§ **Information supplied**
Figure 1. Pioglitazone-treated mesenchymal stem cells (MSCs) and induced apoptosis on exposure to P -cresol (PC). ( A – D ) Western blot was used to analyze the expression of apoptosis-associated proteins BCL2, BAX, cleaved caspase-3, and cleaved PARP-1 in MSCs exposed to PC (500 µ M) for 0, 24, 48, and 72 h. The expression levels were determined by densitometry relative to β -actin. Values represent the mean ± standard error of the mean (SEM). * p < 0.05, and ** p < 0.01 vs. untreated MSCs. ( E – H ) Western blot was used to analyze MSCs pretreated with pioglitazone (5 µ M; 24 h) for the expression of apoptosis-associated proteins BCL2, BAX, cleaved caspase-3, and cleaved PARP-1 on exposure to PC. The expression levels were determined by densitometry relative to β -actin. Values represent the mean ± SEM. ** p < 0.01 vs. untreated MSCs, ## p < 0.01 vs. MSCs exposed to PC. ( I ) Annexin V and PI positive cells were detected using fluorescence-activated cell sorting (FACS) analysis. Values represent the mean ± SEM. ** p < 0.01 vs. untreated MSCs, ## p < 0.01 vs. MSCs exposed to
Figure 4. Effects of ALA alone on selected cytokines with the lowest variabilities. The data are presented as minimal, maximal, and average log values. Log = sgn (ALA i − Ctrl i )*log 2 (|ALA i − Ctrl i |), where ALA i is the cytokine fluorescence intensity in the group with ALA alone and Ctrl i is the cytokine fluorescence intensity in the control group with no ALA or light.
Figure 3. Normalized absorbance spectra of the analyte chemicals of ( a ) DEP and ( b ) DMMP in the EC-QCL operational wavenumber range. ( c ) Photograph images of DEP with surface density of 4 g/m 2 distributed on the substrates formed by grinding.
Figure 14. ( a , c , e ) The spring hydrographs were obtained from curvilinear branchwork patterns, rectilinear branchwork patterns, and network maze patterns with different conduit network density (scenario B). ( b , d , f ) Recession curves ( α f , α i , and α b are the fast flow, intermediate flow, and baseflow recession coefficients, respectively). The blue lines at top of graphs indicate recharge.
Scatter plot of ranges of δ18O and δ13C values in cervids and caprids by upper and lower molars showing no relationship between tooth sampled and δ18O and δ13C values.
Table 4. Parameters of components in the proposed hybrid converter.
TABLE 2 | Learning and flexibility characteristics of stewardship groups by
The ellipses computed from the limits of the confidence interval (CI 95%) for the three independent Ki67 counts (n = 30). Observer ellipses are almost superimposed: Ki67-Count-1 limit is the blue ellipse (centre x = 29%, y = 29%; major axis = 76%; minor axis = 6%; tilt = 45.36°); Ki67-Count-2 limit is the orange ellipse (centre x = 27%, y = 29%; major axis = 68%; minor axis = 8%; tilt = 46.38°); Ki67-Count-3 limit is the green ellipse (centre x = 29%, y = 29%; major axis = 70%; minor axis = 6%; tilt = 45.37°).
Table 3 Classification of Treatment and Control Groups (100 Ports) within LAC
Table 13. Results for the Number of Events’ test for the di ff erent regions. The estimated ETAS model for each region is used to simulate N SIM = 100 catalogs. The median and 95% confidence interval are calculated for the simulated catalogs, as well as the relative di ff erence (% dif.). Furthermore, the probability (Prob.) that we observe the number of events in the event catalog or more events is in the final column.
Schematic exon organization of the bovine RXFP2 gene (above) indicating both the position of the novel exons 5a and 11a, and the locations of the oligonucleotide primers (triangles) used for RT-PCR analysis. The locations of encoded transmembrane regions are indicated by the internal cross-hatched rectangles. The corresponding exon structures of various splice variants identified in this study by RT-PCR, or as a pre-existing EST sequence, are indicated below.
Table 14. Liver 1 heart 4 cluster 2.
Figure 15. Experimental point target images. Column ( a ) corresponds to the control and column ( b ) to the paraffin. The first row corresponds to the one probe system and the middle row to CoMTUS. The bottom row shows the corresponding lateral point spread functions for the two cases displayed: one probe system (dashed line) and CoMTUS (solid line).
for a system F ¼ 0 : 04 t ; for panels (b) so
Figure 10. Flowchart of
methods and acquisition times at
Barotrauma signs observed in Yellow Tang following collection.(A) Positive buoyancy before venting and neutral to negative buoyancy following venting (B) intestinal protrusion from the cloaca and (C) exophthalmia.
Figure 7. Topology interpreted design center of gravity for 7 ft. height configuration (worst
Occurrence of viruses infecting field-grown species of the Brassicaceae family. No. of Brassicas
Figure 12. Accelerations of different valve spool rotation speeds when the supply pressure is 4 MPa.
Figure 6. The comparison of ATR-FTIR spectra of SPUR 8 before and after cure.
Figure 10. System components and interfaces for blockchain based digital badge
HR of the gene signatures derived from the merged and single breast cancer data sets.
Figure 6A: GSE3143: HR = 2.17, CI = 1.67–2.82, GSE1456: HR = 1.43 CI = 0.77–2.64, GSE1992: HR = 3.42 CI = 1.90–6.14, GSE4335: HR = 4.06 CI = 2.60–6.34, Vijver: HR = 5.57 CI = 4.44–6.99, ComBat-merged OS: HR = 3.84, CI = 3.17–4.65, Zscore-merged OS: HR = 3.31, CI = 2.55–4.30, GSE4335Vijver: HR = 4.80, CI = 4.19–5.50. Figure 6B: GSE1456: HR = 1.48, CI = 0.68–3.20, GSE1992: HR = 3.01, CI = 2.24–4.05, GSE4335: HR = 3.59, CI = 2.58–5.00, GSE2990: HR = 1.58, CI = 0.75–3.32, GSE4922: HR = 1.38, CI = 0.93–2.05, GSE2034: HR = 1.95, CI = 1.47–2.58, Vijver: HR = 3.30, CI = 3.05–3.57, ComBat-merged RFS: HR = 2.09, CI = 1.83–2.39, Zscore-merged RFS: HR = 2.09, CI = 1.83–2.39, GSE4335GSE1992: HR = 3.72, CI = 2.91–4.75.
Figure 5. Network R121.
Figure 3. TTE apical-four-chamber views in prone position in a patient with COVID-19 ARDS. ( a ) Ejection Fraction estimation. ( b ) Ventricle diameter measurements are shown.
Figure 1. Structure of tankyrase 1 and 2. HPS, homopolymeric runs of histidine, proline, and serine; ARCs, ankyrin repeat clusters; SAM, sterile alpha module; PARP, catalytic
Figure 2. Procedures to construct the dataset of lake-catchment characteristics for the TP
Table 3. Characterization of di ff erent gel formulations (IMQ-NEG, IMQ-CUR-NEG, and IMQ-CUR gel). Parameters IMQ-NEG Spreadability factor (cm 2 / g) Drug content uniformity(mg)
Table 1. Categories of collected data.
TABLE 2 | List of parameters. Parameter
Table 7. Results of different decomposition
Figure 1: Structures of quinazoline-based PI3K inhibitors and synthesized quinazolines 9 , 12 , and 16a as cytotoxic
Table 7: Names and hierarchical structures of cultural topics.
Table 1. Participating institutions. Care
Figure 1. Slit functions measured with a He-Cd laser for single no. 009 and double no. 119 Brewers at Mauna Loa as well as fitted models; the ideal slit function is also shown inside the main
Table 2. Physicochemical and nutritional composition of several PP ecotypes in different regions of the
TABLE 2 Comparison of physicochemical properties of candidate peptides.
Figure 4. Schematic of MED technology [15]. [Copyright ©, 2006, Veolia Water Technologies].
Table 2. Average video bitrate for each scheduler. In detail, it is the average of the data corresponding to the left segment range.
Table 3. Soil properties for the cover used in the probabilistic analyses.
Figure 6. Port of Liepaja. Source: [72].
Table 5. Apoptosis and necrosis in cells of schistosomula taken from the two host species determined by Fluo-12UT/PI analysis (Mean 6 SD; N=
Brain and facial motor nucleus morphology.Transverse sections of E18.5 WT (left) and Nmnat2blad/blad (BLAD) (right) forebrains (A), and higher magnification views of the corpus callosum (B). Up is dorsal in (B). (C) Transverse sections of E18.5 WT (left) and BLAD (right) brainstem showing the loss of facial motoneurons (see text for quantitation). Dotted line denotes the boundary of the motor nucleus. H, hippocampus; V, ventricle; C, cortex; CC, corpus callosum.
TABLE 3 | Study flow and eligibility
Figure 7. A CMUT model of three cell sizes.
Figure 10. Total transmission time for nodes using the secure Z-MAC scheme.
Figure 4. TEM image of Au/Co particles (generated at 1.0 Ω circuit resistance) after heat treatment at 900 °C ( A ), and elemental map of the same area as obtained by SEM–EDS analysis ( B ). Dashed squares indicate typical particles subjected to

§ **What needs to be done**
In the listing above, the lines from the one containing "Schematic exon organization" through the one containing "HR of the gene" must be set down exactly, with no other lines.

§ **Result**
Schematic exon organization of the bovine RXFP2 gene (above) indicating both the position of the novel exons 5a and 11a, and the locations of the oligonucleotide primers (triangles) used for RT-PCR analysis. The locations of encoded transmembrane regions are indicated by the internal cross-hatched rectangles. The corresponding exon structures of various splice variants identified in this study by RT-PCR, or as a pre-existing EST sequence, are indicated below.
Table 14. Liver 1 heart 4 cluster 2.
Figure 15. Experimental point target images. Column ( a ) corresponds to the control and column ( b ) to the paraffin. The first row corresponds to the one probe system and the middle row to CoMTUS. The bottom row shows the corresponding lateral point spread functions for the two cases displayed: one probe system (dashed line) and CoMTUS (solid line).
for a system F ¼ 0 : 04 t ; for panels (b) so
Figure 10. Flowchart of
methods and acquisition times at
Barotrauma signs observed in Yellow Tang following collection.(A) Positive buoyancy before venting and neutral to negative buoyancy following venting (B) intestinal protrusion from the cloaca and (C) exophthalmia.
Figure 7. Topology interpreted design center of gravity for 7 ft. height configuration (worst
Occurrence of viruses infecting field-grown species of the Brassicaceae family. No. of Brassicas
Figure 12. Accelerations of different valve spool rotation speeds when the supply pressure is 4 MPa.
Figure 6. The comparison of ATR-FTIR spectra of SPUR 8 before and after cure.
Figure 10. System components and interfaces for blockchain based digital badge
HR of the gene signatures derived from the merged and single breast cancer data sets.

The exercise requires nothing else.